Sub queries and EXISTS operator:

•    When a subquery uses the EXISTS operator, the subquery functions as an existence test. 

•    The WHERE clause of the outer query tests for the existence of rows returned by the inner query.

•    The subquery does not actually produce any data; rather, it returns a value of TRUE or FALSE. 

•    The general format of a subquery WHERE clause with an EXISTS operator is shown here.

•    The NOT operator can also be used to negate the result of the EXISTS operator.

WHERE [NOT] EXISTS (subquery)
Example:
SELECT emp_last_name "Last Name", emp_first_name "First Name"
FROM employee
WHERE EXISTS
    (SELECT *
     FROM dependent
     WHERE emp_ssn = dep_emp_ssn);

•    Sub queries using an EXISTS operator are a bit different from other sub queries, in the following ways:


1.    The keyword EXISTS is not preceded by a column name, constant, or other expression.

2.    The SELECT clause list of a subquery that uses an EXISTS operator almost always consists of an asterisk (*).  This is because there is no real point in listing column names since you are simply testing for the existence of rows that meet the conditions specified in the subquery.

3.    The subquery evaluates to TRUE or FALSE rather than returning any data.

4.    A subquery that uses an EXISTS operator will always be a correlated subquery.

•    The EXISTS operator is very important, because there is often no alternative to its use.

•    All queries that use the IN operator or a modified comparison operator (=, <, >, etc. modified by ANY or ALL) can be expressed with the EXISTS operator.

•    However, some queries formulated with EXISTS cannot be expressed in any other way.

•    The NOT EXISTS operator is the mirror-image of the EXISTS operator.

•    A query that uses NOT EXISTS in the WHERE clause is satisfied if the subquery returns no rows.  

Sub queries and Comparison operators:

The general form of the WHERE clause with a comparison operator is similar to that used thus far in the text. Note that the subquery is again enclosed by parentheses. 

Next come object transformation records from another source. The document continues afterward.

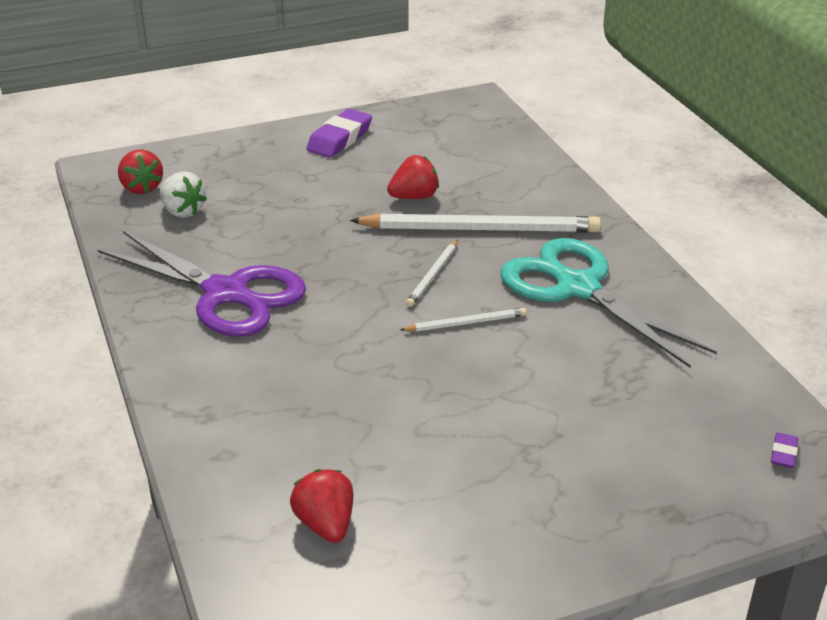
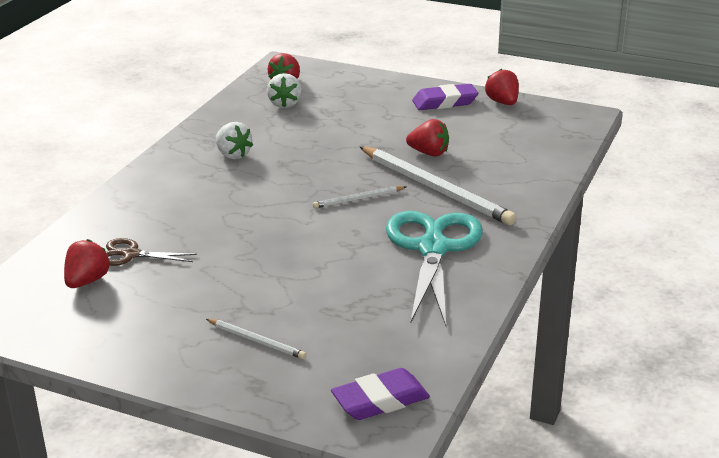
camera: 45 degrees right, 5 degrees down
purple scissors [98,231,306,337] -> white strawberry [216,122,253,159]
white pencil [400,308,527,332] -> white pencil moved to [206,319,306,359]
purple eraser [771,433,798,468] -> purple eraser [331,368,430,420], size x2.08
none -> brown scissors [106,238,197,266]
none -> red strawberry [485,69,519,105]

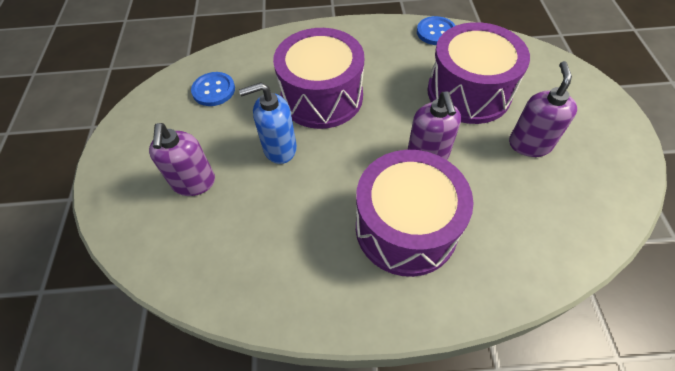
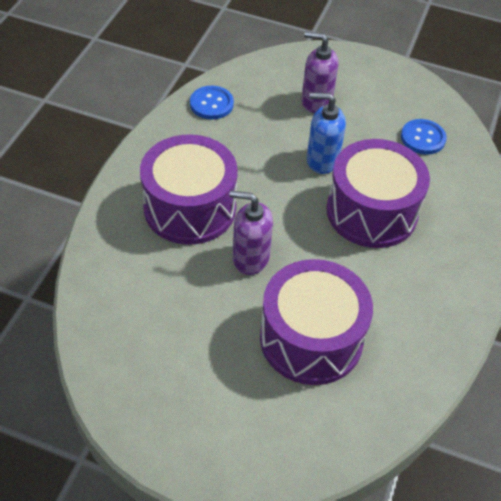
camera: 110 degrees right, 5 degrees down
blue soap dispenser [239,82,297,164] -> blue soap dispenser turned 90 degrees counterclockwise [307,92,346,174]
blue button [417,16,456,45] -> blue button moved to [190,86,234,119]
purple soap dispenser [509,61,577,157] -> none

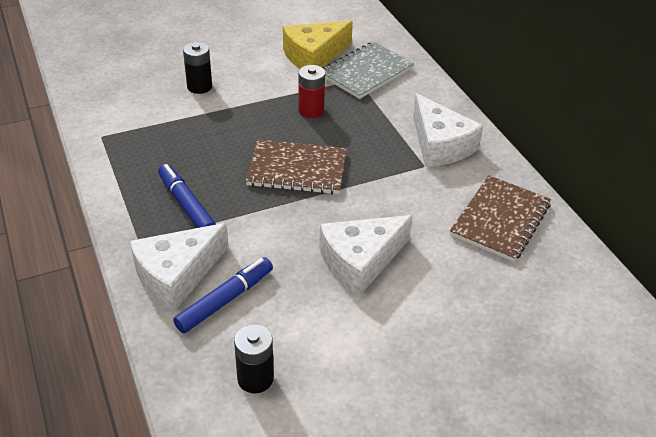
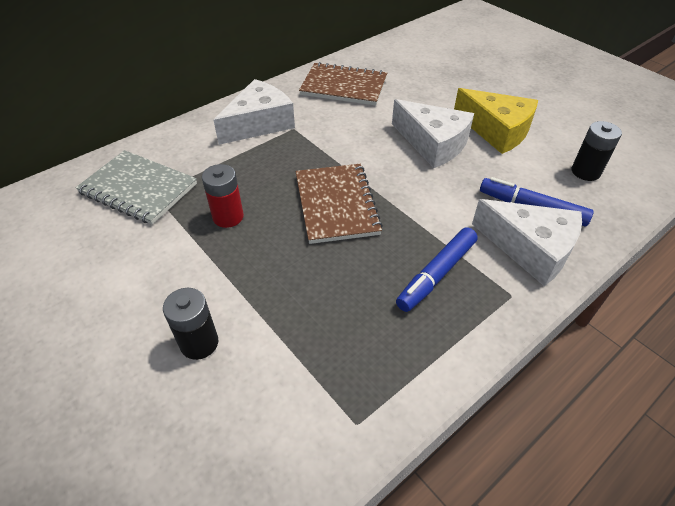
camera: 105 degrees left, 5 degrees up
yellow cheese [283,21,353,69] -> yellow cheese moved to [454,88,538,154]

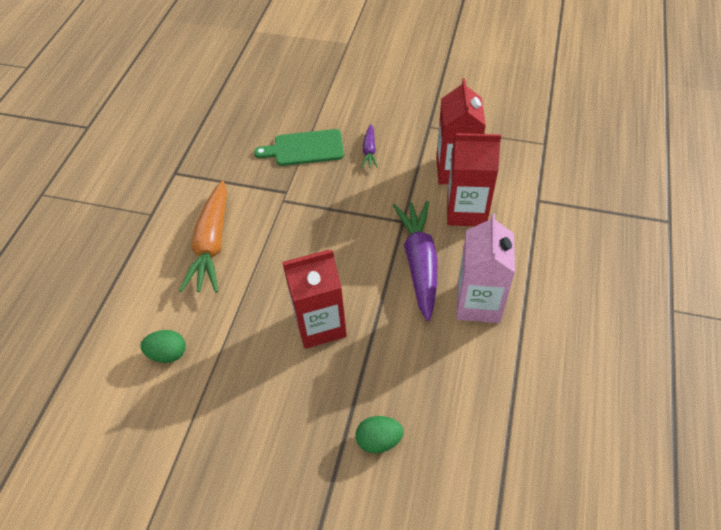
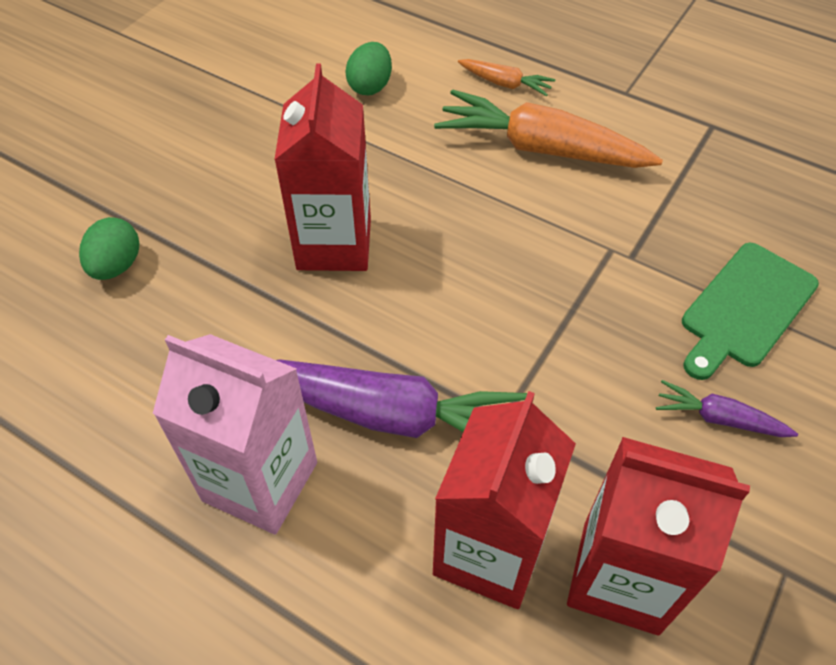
camera: 105 degrees right, 0 degrees up
green cutting board [254,129,344,166] -> green cutting board turned 150 degrees counterclockwise [682,243,819,380]
none -> orange carrot [458,59,555,96]

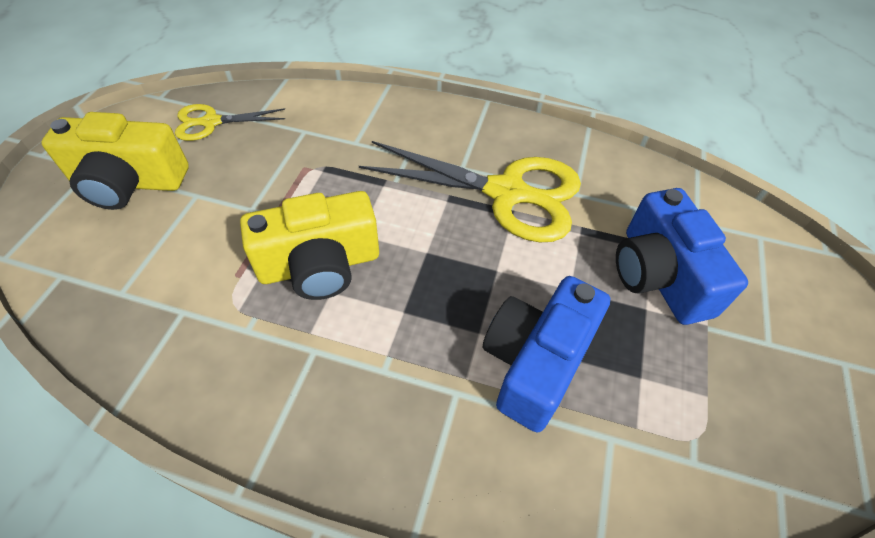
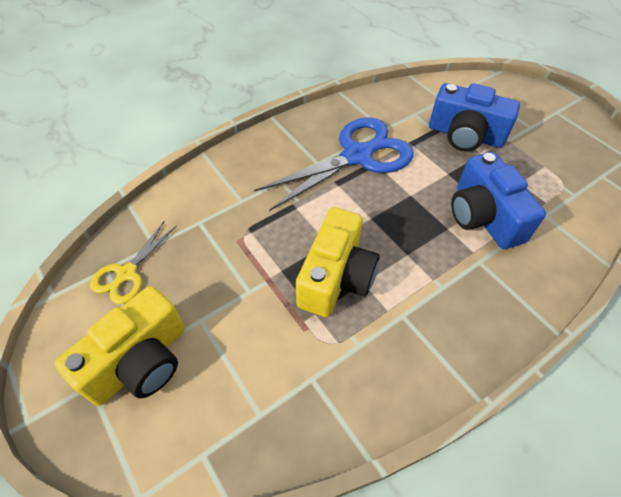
camera: 50 degrees left, 0 degrees up
yellow scissors [359,141,581,242] -> blue scissors [254,117,414,211]

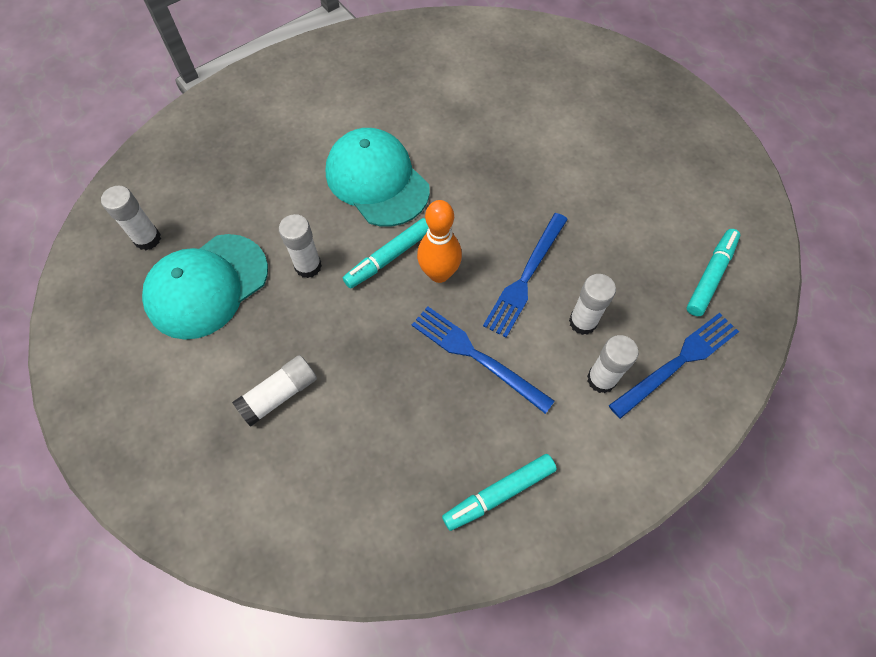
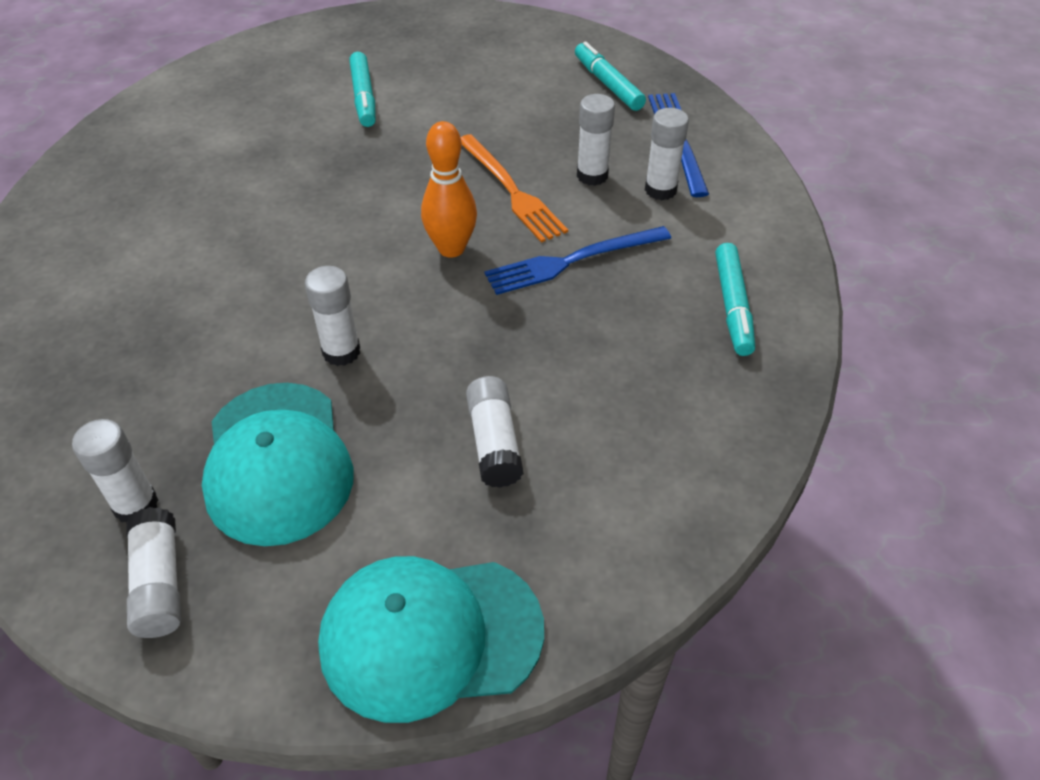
camera: 60 degrees left, 15 degrees down
turquoise cap [326,128,430,227] -> turquoise cap moved to [318,556,544,723]
turquoise marker [343,218,429,289] -> turquoise marker moved to [349,52,376,127]
blue fork [483,213,568,338] -> orange fork [461,134,568,243]
none -> white glue stick [126,507,181,638]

WHERE <expression> <comparison_operator> (subquery)

Example:

SELECT emp_salary
FROM employee
WHERE emp_salary > 40000;

The aggregate functions (AVG, SUM, MAX, MIN, and COUNT) always return a scalar result table.
Thus, a subquery with an aggregate function as the object of a comparison operator will always execute provided you have formulated the query properly.

Example:

SELECT emp_last_name "Last Name",
    emp_first_name "First Name",
    emp_salary "Salary"
FROM employee
WHERE emp_salary >  
(SELECT AVG (emp_salary)    
FROM employee);

Correlated Sub queries:

A correlated subquery is one where the inner query depends on values provided by the outer query.  This means the inner query is executed repeatedly, once for each row that might be selected by the outer query.

Example:

SELECT emp_last_name "Last Name",
 emp_first_name "First Name",
 emp_dpt_number "Dept",
 emp_salary "Salary"
FROM employee e1 WHERE emp_salary =
     (SELECT MAX (emp_salary)
       FROM employee
      WHERE emp_dpt_number =     e1.emp_dpt_number);

•    The subquery in this SELECT statement cannot be resolved independently of the main query.

•    Notice that the outer query specifies that rows are selected from the employee table with an alias name of e1.

•    The inner query compares the employee department number column (emp_dpt_number) of the employee table to the same column for the alias table name e1.